When a line in the entries below contains the word "Licensed", copy that line.
(Beginning of Data section)
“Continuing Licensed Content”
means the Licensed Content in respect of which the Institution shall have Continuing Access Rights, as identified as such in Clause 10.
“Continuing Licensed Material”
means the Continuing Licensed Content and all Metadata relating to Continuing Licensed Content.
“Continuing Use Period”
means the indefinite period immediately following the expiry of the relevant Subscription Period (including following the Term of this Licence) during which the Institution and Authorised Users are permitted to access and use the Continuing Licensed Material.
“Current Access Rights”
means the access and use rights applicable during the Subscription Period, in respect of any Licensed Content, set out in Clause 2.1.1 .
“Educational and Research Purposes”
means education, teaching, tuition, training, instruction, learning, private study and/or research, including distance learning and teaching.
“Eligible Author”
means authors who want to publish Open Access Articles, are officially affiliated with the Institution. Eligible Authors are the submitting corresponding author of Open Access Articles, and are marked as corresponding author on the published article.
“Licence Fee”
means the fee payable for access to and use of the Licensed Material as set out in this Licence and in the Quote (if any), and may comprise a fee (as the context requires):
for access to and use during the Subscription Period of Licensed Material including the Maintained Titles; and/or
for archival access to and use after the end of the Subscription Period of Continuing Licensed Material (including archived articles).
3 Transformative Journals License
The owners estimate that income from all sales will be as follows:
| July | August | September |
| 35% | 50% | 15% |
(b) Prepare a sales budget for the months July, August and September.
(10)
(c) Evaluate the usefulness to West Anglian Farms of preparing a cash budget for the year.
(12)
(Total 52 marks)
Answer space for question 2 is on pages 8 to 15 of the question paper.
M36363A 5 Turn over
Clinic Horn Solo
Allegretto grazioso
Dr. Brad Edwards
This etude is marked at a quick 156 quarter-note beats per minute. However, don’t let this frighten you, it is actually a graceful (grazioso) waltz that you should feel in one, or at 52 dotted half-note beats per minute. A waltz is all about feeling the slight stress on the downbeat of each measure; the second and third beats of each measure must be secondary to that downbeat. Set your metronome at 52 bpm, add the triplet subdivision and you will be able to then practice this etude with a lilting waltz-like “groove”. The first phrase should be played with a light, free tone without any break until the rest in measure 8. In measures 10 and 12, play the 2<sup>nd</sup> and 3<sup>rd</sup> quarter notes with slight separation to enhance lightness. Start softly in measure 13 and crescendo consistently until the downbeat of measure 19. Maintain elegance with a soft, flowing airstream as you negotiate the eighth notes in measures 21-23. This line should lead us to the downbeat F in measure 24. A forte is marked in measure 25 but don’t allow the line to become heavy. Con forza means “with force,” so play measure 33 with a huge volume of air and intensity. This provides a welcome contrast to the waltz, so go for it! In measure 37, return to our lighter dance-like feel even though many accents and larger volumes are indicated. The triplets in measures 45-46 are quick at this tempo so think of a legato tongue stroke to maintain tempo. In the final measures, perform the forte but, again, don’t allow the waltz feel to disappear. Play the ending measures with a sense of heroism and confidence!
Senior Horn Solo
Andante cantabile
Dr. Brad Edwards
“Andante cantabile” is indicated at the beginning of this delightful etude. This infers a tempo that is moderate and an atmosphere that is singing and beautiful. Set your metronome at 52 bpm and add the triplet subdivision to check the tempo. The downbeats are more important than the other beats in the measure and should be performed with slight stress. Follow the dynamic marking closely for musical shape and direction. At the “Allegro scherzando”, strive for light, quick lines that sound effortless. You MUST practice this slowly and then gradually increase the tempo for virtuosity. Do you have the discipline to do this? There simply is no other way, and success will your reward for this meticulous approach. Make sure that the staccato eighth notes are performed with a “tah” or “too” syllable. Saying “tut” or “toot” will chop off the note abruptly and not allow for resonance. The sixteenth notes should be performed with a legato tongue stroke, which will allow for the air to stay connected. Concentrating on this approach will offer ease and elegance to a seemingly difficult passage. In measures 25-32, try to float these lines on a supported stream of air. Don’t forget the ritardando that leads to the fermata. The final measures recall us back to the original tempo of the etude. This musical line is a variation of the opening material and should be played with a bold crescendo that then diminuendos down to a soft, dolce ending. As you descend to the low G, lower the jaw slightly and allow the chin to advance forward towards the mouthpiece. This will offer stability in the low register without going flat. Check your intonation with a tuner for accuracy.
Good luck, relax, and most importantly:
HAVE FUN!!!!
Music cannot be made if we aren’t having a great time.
(End of Data section)
→ Response to the task
“Continuing Licensed Content”
means the Licensed Content in respect of which the Institution shall have Continuing Access Rights, as identified as such in Clause 10.
“Continuing Licensed Material”
means the Continuing Licensed Content and all Metadata relating to Continuing Licensed Content.
means the indefinite period immediately following the expiry of the relevant Subscription Period (including following the Term of this Licence) during which the Institution and Authorised Users are permitted to access and use the Continuing Licensed Material.
means the access and use rights applicable during the Subscription Period, in respect of any Licensed Content, set out in Clause 2.1.1 .
means the fee payable for access to and use of the Licensed Material as set out in this Licence and in the Quote (if any), and may comprise a fee (as the context requires):
for access to and use during the Subscription Period of Licensed Material including the Maintained Titles; and/or
for archival access to and use after the end of the Subscription Period of Continuing Licensed Material (including archived articles).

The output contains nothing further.